A federal jury has found two Sacramento men guilty of wire fraud in connection with a fraudulent investment scheme.
According to court documents, Ronald Wesley Groves, 69, was the co-founder and president of Money Growth Solutions, which operated from approximately April 2005 to April 2006. Donald Charles Mann, 54, was the co-founder and secretary-treasurer.
During the firm's year of operation, Groves and Mann raised about $4.8 million from approximately 642 investors by promising extremely high rates of return on "international bank trades," according to a federal Department of Justice news release. The defendants told investors that the bank trades were a highly secretive investment vehicle known only to a few people around the world.
According to evidence presented at trial, in one program investors were offered a 10 to 1, or 1,000 percent, return on their investment within a matter of weeks. In a later offering, Groves and Mann promised a 40 to 1, or 4,000 percent, return in the same amount of time.
The defendants told investors that until their money was placed into a bank trade, it would be maintained in an escrow account that could not be touched for any other purpose. Investors also were told that if the defendants were unable to execute a bank trade, the investors would receive their entire investment back plus 6 percent interest within 12 months. But with the exception of a few people who were able to obtain refunds, Money Growth Solutions investors lost their entire investments.
According to Matthew Johnson, a commissioned bank examiner from the U.S. Department of Treasury, Office of the Comptroller of the Currency, who was called as an expert witness, such "international bank trades" do not exist but have been used for decades in investment scams. Johnson testified that to discourage inquiry, the promoters of such schemes frequently claim that they are prohibited from disclosing details about the investment due to nondisclosure agreements.
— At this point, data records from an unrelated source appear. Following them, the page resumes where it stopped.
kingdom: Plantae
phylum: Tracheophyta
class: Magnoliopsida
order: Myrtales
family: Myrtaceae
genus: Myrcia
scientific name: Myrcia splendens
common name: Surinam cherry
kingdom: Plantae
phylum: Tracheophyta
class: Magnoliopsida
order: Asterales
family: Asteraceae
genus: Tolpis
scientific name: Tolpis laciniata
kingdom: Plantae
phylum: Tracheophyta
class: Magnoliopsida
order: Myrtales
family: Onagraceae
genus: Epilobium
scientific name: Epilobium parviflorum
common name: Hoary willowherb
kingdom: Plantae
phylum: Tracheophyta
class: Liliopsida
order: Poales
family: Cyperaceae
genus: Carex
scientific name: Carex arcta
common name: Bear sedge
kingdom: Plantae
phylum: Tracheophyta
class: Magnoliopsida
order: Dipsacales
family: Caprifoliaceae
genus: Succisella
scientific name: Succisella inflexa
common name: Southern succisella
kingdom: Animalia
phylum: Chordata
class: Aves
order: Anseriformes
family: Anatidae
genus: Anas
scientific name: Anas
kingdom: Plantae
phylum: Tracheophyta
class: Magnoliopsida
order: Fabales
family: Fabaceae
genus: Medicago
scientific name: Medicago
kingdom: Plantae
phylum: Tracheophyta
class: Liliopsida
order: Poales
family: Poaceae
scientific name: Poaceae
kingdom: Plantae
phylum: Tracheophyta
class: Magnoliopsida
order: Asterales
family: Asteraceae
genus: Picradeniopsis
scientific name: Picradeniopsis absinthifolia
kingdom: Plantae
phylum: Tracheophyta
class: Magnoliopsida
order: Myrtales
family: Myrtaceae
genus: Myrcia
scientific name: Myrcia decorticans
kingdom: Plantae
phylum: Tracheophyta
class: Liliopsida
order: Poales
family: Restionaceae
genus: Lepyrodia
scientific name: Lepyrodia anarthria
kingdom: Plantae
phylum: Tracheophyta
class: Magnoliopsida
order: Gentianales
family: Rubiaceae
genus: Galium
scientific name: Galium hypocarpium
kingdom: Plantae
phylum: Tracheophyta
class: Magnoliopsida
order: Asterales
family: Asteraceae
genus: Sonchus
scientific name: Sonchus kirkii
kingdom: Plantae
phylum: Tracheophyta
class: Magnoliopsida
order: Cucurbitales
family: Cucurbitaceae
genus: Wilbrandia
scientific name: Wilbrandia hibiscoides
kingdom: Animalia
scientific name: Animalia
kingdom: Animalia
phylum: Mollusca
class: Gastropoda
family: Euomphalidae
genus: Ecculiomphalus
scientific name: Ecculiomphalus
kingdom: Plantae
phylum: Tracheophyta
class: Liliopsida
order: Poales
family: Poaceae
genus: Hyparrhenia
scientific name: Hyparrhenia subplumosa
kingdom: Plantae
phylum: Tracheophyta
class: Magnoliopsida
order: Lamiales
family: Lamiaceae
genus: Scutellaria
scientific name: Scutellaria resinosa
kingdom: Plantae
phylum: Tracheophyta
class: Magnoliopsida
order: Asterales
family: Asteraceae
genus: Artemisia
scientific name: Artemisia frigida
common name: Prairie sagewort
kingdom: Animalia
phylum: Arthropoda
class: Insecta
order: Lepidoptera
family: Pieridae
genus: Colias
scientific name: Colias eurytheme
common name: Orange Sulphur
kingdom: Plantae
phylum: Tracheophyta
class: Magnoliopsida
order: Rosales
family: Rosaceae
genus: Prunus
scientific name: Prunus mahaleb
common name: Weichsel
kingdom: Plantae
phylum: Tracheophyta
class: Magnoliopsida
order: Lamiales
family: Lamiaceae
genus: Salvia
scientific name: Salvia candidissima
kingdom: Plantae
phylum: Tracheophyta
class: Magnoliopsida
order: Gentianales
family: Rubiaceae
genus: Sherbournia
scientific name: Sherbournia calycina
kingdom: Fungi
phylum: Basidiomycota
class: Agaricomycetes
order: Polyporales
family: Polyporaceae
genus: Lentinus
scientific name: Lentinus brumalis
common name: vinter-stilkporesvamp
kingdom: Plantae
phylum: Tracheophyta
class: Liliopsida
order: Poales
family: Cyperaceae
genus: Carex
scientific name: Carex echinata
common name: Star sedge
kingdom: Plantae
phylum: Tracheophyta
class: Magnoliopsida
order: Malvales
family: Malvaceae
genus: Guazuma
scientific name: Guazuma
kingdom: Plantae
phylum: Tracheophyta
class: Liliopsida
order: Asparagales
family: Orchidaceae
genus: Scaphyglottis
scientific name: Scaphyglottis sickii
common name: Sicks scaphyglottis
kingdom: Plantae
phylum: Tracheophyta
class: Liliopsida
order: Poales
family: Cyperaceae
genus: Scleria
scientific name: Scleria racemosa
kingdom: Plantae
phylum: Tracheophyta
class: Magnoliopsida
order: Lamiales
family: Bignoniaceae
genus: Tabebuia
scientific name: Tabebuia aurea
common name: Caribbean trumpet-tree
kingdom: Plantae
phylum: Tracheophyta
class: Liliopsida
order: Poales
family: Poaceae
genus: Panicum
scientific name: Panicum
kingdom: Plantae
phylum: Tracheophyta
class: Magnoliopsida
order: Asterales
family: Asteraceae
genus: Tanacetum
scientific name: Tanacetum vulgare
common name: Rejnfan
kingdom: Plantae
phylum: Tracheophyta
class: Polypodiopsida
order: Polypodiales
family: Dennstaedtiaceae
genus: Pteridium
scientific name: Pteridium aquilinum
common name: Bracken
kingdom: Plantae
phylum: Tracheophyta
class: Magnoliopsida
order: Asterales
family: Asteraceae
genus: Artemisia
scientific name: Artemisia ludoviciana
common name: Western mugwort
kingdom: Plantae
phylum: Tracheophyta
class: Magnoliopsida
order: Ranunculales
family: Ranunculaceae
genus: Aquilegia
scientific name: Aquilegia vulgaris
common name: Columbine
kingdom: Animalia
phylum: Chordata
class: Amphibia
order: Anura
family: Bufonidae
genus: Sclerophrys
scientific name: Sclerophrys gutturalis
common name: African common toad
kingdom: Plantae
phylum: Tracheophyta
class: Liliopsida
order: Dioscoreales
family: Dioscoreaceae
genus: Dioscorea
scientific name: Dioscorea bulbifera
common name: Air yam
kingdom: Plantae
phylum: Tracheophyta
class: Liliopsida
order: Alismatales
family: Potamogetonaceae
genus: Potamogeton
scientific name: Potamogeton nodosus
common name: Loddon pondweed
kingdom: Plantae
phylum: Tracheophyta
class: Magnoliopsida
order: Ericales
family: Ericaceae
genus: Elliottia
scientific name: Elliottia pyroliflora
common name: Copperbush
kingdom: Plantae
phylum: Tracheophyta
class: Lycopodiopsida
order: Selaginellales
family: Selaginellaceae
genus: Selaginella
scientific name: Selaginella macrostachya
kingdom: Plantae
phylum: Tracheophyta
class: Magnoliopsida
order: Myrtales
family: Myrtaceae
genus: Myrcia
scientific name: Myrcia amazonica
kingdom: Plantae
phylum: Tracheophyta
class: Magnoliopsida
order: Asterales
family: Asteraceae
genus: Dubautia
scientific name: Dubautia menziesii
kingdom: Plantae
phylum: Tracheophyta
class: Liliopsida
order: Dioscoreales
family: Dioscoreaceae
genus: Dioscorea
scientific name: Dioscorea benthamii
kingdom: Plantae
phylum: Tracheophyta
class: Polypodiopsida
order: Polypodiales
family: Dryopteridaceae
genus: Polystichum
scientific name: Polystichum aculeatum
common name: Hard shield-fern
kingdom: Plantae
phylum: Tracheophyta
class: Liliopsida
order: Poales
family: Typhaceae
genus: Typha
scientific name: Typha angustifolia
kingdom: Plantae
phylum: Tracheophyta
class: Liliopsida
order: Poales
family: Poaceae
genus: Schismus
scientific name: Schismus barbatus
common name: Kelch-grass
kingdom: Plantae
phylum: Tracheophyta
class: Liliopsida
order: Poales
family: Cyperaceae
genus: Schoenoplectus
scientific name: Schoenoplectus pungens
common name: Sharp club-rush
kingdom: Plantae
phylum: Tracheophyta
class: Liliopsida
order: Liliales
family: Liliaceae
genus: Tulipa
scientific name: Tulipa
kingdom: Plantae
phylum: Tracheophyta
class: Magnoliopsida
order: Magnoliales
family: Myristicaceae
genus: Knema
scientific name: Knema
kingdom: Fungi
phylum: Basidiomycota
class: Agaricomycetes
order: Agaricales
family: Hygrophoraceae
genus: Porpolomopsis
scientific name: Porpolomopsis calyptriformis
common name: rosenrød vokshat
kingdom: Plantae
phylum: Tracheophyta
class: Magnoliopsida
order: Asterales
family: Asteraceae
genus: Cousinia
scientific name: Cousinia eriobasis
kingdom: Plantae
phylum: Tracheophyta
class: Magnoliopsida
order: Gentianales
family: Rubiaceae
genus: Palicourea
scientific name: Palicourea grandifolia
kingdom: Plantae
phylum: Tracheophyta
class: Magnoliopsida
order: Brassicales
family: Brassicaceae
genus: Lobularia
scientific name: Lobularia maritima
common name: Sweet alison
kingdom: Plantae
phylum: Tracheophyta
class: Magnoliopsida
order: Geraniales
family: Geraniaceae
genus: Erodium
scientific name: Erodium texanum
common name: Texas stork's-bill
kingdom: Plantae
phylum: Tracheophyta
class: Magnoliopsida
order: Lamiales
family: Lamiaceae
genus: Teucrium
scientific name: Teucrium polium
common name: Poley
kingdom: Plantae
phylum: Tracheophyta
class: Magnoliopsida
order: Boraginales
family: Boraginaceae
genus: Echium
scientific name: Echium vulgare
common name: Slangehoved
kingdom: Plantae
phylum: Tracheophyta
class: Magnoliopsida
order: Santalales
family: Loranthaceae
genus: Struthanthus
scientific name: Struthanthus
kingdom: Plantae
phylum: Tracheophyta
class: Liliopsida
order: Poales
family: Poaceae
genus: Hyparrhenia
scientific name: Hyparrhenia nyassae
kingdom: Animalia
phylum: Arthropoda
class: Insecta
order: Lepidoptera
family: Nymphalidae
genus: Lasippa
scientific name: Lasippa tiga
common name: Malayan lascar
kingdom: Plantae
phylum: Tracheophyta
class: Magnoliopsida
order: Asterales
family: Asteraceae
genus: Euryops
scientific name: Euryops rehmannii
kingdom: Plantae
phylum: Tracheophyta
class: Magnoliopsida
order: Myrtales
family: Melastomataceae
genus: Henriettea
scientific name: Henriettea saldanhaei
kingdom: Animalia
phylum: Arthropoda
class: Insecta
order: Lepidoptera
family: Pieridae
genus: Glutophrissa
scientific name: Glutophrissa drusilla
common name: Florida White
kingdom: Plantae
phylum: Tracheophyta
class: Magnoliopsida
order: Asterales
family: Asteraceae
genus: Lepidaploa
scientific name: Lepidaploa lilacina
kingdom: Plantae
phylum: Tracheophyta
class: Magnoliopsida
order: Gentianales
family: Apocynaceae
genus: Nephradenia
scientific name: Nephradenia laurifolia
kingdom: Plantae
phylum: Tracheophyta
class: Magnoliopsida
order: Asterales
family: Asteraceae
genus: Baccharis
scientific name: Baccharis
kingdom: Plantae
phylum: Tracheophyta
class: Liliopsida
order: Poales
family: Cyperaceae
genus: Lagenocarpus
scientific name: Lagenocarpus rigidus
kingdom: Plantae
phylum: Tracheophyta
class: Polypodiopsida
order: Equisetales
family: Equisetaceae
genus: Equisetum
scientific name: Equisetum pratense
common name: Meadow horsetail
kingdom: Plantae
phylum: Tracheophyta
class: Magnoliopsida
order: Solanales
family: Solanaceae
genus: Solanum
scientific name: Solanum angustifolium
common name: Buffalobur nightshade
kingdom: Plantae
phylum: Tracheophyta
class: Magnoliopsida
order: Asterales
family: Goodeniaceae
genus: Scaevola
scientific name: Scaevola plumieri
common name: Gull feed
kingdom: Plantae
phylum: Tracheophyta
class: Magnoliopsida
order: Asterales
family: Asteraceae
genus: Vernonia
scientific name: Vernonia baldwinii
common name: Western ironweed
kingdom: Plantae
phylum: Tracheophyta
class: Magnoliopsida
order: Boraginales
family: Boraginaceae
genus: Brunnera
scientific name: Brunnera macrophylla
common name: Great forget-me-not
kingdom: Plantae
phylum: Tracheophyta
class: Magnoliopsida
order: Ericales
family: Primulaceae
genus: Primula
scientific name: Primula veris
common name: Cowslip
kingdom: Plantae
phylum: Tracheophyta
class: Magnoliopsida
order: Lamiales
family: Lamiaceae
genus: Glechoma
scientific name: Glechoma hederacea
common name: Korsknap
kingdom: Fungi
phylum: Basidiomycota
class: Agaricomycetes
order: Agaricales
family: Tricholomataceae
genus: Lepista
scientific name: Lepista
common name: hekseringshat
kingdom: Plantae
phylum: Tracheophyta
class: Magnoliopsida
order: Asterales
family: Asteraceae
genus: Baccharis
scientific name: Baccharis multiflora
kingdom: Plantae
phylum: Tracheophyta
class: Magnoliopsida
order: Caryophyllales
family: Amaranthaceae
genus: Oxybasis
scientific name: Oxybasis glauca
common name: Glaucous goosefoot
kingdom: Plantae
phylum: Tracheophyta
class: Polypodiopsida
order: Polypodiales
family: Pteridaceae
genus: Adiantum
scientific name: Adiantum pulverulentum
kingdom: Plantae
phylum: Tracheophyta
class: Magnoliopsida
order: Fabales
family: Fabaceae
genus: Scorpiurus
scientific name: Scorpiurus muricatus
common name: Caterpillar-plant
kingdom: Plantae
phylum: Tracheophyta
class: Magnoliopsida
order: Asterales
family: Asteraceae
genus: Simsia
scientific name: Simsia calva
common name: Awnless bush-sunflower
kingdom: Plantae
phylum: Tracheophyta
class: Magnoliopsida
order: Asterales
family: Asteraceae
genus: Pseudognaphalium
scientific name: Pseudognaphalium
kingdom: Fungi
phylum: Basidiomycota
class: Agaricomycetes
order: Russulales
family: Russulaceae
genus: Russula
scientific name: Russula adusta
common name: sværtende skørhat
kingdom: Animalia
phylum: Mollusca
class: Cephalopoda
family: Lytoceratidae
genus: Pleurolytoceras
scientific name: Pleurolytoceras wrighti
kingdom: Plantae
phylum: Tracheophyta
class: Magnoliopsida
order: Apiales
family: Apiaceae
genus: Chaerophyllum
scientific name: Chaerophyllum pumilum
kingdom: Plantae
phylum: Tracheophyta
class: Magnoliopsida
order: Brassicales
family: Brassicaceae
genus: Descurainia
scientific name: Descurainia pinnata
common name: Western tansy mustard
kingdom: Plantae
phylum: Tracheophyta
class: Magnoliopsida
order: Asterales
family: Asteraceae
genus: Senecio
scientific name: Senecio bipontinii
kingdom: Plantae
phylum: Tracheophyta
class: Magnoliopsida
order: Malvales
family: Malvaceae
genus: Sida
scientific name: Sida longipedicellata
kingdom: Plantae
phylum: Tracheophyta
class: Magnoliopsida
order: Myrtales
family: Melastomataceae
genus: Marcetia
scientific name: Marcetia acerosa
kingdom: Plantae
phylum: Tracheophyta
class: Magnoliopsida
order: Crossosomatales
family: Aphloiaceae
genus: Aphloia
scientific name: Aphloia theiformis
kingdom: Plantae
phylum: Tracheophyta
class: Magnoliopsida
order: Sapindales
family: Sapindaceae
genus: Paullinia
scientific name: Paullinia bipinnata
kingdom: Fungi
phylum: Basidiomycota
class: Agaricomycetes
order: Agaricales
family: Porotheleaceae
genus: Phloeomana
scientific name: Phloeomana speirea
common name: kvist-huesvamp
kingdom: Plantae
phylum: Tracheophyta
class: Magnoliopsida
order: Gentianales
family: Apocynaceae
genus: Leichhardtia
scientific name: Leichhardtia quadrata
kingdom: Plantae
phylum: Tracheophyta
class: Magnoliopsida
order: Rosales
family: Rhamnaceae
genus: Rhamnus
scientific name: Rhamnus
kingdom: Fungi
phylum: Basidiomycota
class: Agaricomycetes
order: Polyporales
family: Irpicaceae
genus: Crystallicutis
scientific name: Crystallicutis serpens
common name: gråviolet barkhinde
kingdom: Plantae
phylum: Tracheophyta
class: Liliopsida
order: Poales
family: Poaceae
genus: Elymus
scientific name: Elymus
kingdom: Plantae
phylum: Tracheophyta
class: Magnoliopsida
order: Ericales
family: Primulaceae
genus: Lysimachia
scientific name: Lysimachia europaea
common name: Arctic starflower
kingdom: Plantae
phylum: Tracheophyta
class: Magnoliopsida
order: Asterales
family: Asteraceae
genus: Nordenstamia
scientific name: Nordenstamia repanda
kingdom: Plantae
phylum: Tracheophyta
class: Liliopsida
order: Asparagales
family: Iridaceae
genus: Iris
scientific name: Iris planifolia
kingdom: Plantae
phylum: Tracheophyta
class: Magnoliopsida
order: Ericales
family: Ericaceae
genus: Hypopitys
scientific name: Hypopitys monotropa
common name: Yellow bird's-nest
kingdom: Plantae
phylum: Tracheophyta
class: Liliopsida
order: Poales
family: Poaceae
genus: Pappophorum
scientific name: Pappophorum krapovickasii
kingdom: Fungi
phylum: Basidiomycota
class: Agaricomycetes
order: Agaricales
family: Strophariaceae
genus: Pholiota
The promoters also use technical jargon consisting of real financial terms and concepts that are strung together in a way that would not make sense to anyone knowledgeable about economics or finances. They also provide their investors with various excuses as to why the bank trades have not been completed.
Although several federal agencies post warnings about these high yield investment schemes, the schemes persist through the Internet and urban folklore, according to the news release.
The federal investigation revealed that by April 2006, out of a total of approximately $4.8 million, Money Growth Solutions had less than $65,000 remaining in its bank account. Officials said the defendants pocketed approximately $300,000 apiece. Of the remainder, approximately $300,000 went to a Liberian presidential candidate and approximately $2.5 million to a Florida company that was supposedly developing a revolutionary battery, according to the news release. The Security and Exchange Commission later determined that the battery company was a scam and its owner was federally indicted.
The defendants gained the trust and confidence of many investors by quoting scripture and claiming to be engaged in humanitarian ventures, which, according to testimony presented during the trial, is a claim often seen in fraud cases of this type.
Because Groves and Mann face another trial in September on other charges, U.S. District Court Judge Kimberly J. Mueller postponed sentencing in this case until that trial is completed. Both men currently are in custody.
The case resulted from an investigation by the Sacramento Division of the Federal Bureau of Investigation.